> _Assignment_: Omit the pictures and transcribe every other part of the records exactly.

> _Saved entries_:
-----
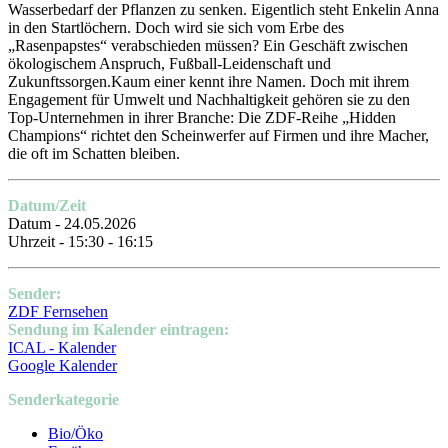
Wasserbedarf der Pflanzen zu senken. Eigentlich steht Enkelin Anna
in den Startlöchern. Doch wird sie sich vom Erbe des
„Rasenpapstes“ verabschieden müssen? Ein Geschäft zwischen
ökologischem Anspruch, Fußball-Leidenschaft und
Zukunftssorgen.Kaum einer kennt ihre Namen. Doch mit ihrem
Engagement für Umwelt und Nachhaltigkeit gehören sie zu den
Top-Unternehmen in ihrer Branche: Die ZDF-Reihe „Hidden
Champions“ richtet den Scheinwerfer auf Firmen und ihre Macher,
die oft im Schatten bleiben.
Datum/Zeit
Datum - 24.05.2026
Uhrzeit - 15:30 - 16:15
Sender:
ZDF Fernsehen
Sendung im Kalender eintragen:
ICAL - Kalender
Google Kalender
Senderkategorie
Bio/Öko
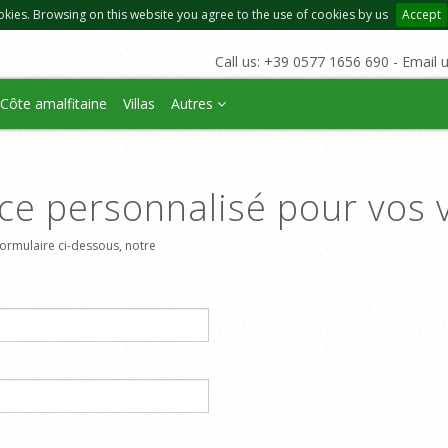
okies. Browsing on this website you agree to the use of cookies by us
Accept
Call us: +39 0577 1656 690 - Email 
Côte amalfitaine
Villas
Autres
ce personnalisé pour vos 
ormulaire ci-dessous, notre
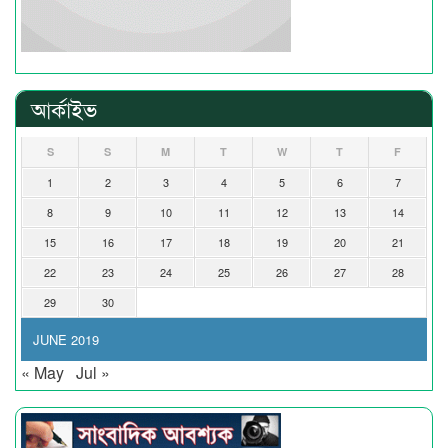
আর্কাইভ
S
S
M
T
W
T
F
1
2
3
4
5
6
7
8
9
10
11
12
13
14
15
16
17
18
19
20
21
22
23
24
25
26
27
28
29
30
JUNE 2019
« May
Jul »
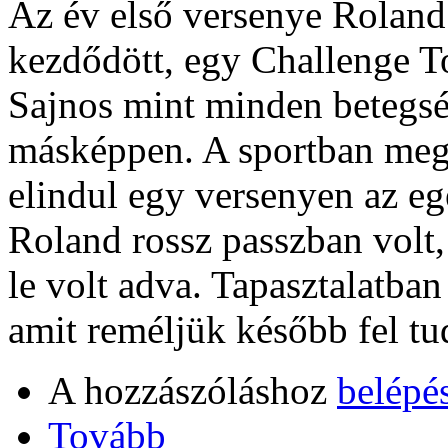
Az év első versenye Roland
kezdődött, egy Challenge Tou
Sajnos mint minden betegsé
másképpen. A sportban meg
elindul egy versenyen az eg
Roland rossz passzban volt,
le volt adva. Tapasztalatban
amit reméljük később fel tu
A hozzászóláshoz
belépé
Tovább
-----
> _Answer for this exercise_:
Wasserbedarf der Pflanzen zu senken. Eigentlich steht Enkelin Anna
in den Startlöchern. Doch wird sie sich vom Erbe des
„Rasenpapstes“ verabschieden müssen? Ein Geschäft zwischen
ökologischem Anspruch, Fußball-Leidenschaft und
Zukunftssorgen.Kaum einer kennt ihre Namen. Doch mit ihrem
Engagement für Umwelt und Nachhaltigkeit gehören sie zu den
Top-Unternehmen in ihrer Branche: Die ZDF-Reihe „Hidden
Champions“ richtet den Scheinwerfer auf Firmen und ihre Macher,
die oft im Schatten bleiben.
Datum/Zeit
Datum - 24.05.2026
Uhrzeit - 15:30 - 16:15
Sender:
ZDF Fernsehen
Sendung im Kalender eintragen:
ICAL - Kalender
Google Kalender
Senderkategorie
Bio/Öko
okies. Browsing on this website you agree to the use of cookies by us
Accept
Call us: +39 0577 1656 690 - Email 
Côte amalfitaine
Villas
Autres
ce personnalisé pour vos 
ormulaire ci-dessous, notre
আর্কাইভ
S
S
M
T
W
T
F
1
2
3
4
5
6
7
8
9
10
11
12
13
14
15
16
17
18
19
20
21
22
23
24
25
26
27
28
29
30
JUNE 2019
« May
Jul »
Az év első versenye Roland
kezdődött, egy Challenge Tou
Sajnos mint minden betegsé
másképpen. A sportban meg
elindul egy versenyen az eg
Roland rossz passzban volt,
le volt adva. Tapasztalatban
amit reméljük később fel tu
A hozzászóláshoz
belépé
Tovább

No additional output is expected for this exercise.